Sunday 9 August 2020

There's no sugaring the immigration pill for Patel

Over the last four years we have been engaged in the same unverifiable arguments about Brexit. Will we really be better off, is it good for trade, will immigration actually fall and so on. It has all been at the metaphysical and theoretical level but now we are reaching the end game where the old positions will be tested and, as I believe, the lies finally exposed.  Nowhere is this better illustrated than in Kent where lorry parks and customs posts are being planned and now there is a refugee crisis.

At least 4,000 refugees/illegal migrants have crossed the Channel so far this year with 7,500 expected by Christmas. This is twice as many as last year.  All the talk of "taking back control" of our borders is turning out to be just what we all thought it was, a lot of hot air.

Priti Patel is reduced to 'pleading' with France to stop the flow although it's easy to imagine what her reaction would be if the roles were reversed.  She is talking about bringing in the navy to patrol the coast and according to The Telegraph France is asking the UK to pay for them to increase patrols.

At the end of the year arrangements for returning illegal immigrants to France will end, making it more difficult to send the poor wretches back. Of course, there are complicated rules and Steve Peers tries to explain it all in this blogpost. The notion that refugees must apply to the first safe country they come to is not actually as clear cut as Farage and his ilk make out. It appears Brexit is going to make the illegal immigrant problem much worse, not better.

Next, we learn that tariffs on cane sugar are being dropped to benefit Tate & Lyle. At the moment raw cane sugar imported into the EU to be further refined into white sugar attracts a tariff of €339 per tonne. At the end of the year this will still apply but according to The Grocer, 412,000 tonnes or about 20% of the UK's annual consumption, will come in tariff free - a huge boost for T&L at the expense of home grown sugar beet or imported sugar from the EU.

A lot of sugar beet is grown in Lincolnshire and East Anglia, areas which voted to leave most emphatically. Kent too was at the forefront of the leave vote.  British sugar has big operations at Bury St Edmunds, Wissington and Cantley and another at Newark. These are likely to be hit if T&L take more market share in the UK.

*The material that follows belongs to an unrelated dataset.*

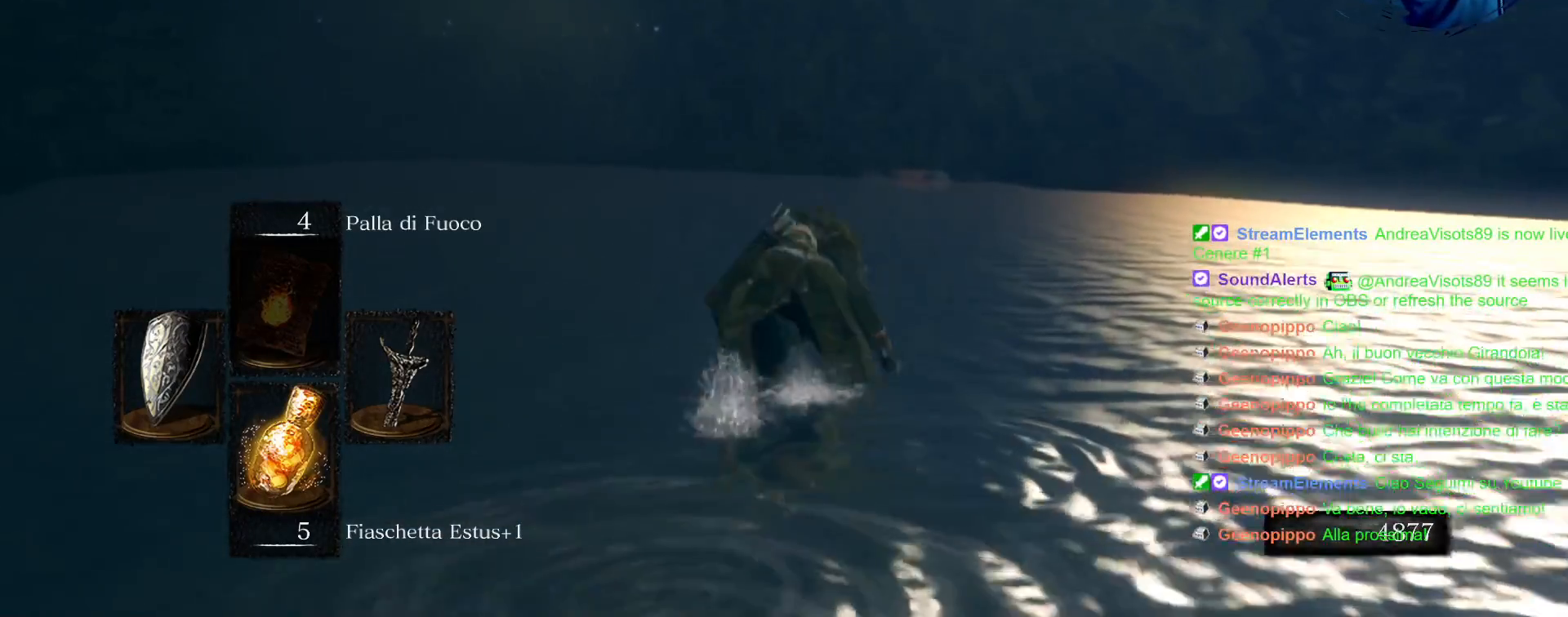
{"dt_ms": 500, "buttons": [], "left_stick": "up", "right_stick": "center", "events": [[300, "right_stick", "up-right"], [450, "right_stick", "center"]]}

Jobs might be created in East London where Tate % Lyle's Silvertown plant is located but it's no substitute for agricultural jobs in Lincolnshire of factory workers in East Anglia.

So I wonder if the penny is beginning to drop?  I think this might be the case when looking at the 148th poll in the WhatUKthinks series published yesterday showing a twelve point lead for WRONG in the proposition: In hindsight, do you think Britain was right or wrong to vote to leave the EU? When don't knows are excluded this is a 56-44% lead for WRONG.

It has been at this level before, in August 2019 and in December 2018 but I wonder if this time we are seeing the beginning of a more permanent shift in opinion on Brexit?

In the past we have seen opinion fall back but this has perhaps been partly because the remain arguments of significant problems couldn't be proven one way or the other, when charges of scaremongering still carried some weight.  But as the real impacts of Brexit begin to be felt such charges are losing their potency.  Let us hope so.